Revision history for this message
JB Broccard (jbbroccard) wrote : Re: Fail to boot VM out of large snapshots (30GB+)

All,
I was able to get around the issue by triggering the "qemu-img info" command right before the python code executes it. See my change in /usr/lib/python2.7/site-packages/nova/virt/images.py :

def qemu_img_info(path, format=None):
    """Return an object containing the parsed output from qemu-img info."""
    # TODO(mikal): this code should not be referring to a libvirt specific
    # flag.
    # NOTE(sirp): The config option import must go here to avoid an import
    # cycle
    CONF.import_opt('images_type', 'nova.virt.libvirt.imagebackend',
                    group='libvirt')
    if not os.path.exists(path) and CONF.libvirt.images_type != 'rbd':
        raise exception.DiskNotFound(location=path)

    try:
        cmd = ('env', 'LC_ALL=C', 'LANG=C', 'qemu-img', 'info', path)
        if format is not None:
            cmd = cmd + ('-f', format)
        os.system('(time /usr/bin/qemu-img info ' + str(path) + ') >> /tmp/testfile 2>&1') # <- my change
        out, err = utils.execute(*cmd, prlimit=QEMU_IMG_LIMITS)

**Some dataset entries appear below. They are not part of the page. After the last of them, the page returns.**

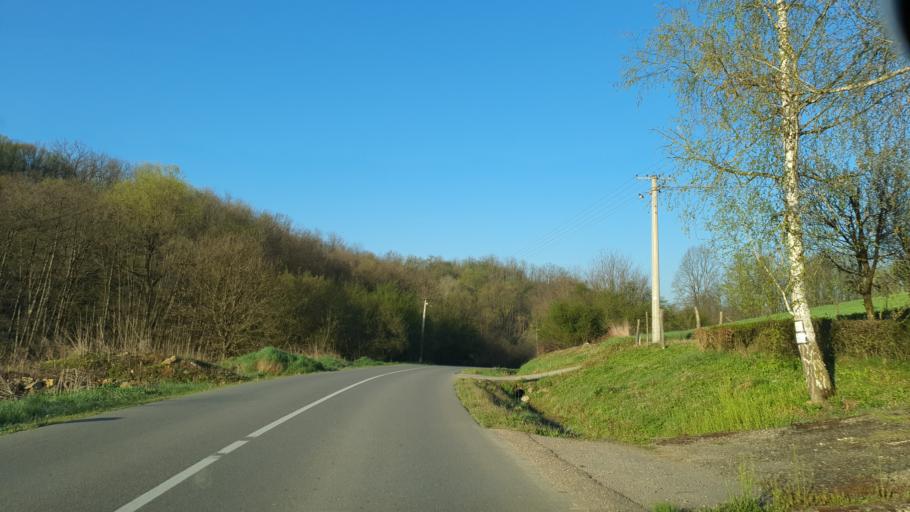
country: RS
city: Bukor
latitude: 44.4580
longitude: 19.4909
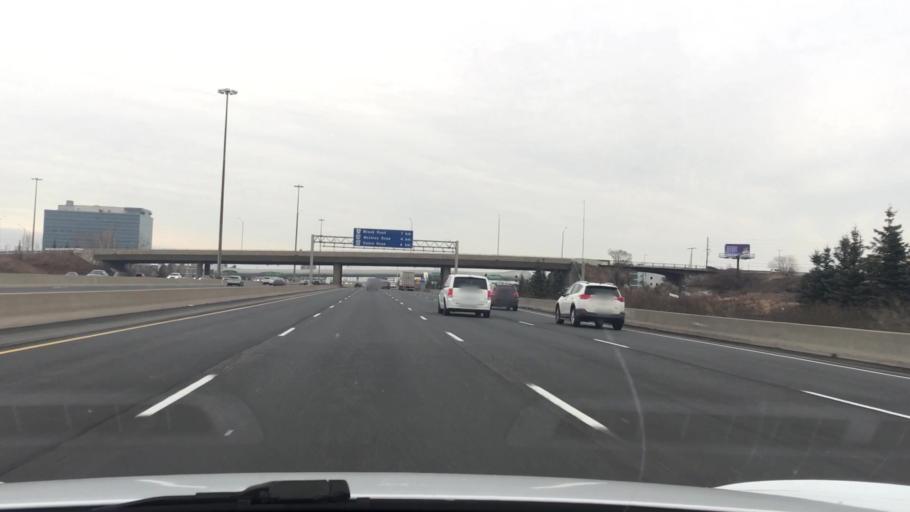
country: CA
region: Ontario
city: Ajax
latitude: 43.8290
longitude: -79.0907
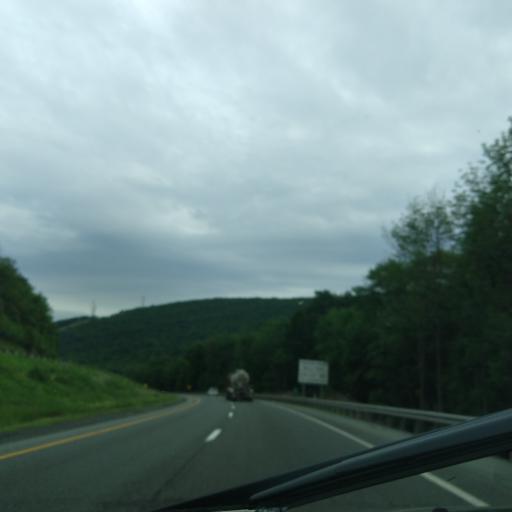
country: US
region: Pennsylvania
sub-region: Lackawanna County
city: Chinchilla
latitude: 41.4772
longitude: -75.6822
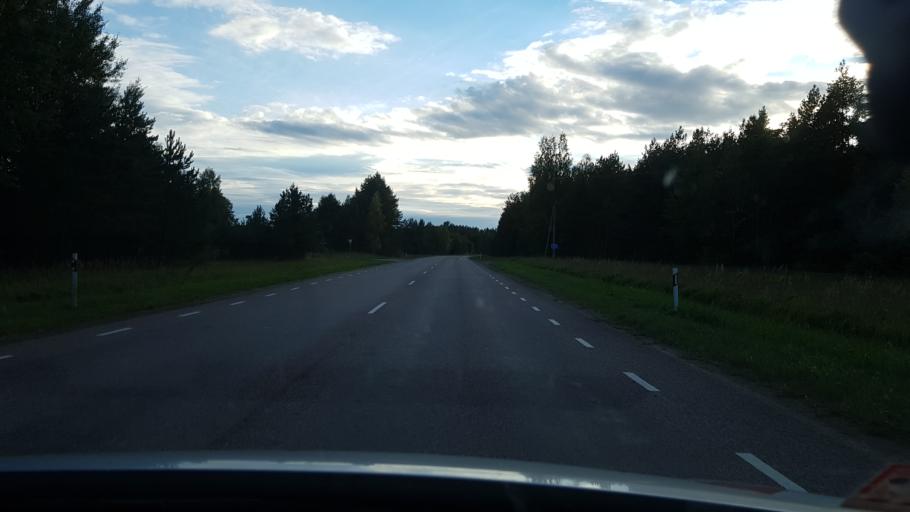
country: EE
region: Vorumaa
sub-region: Voru linn
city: Voru
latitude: 57.7927
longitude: 26.9459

With this the issue does not occur anymore.
What I noticed is that through NFS accessing files on the NFS mounted FS can be very slow right after the copy/convert, running the same command right before the ones that trigger the exception made it.

I tried to track down where the Exit code: -9 came from but it seems to be coming from qemu-img program itself and oslo_concurrency libraries does not interpret this "-9".

Could anyone give an opinion on this workaround?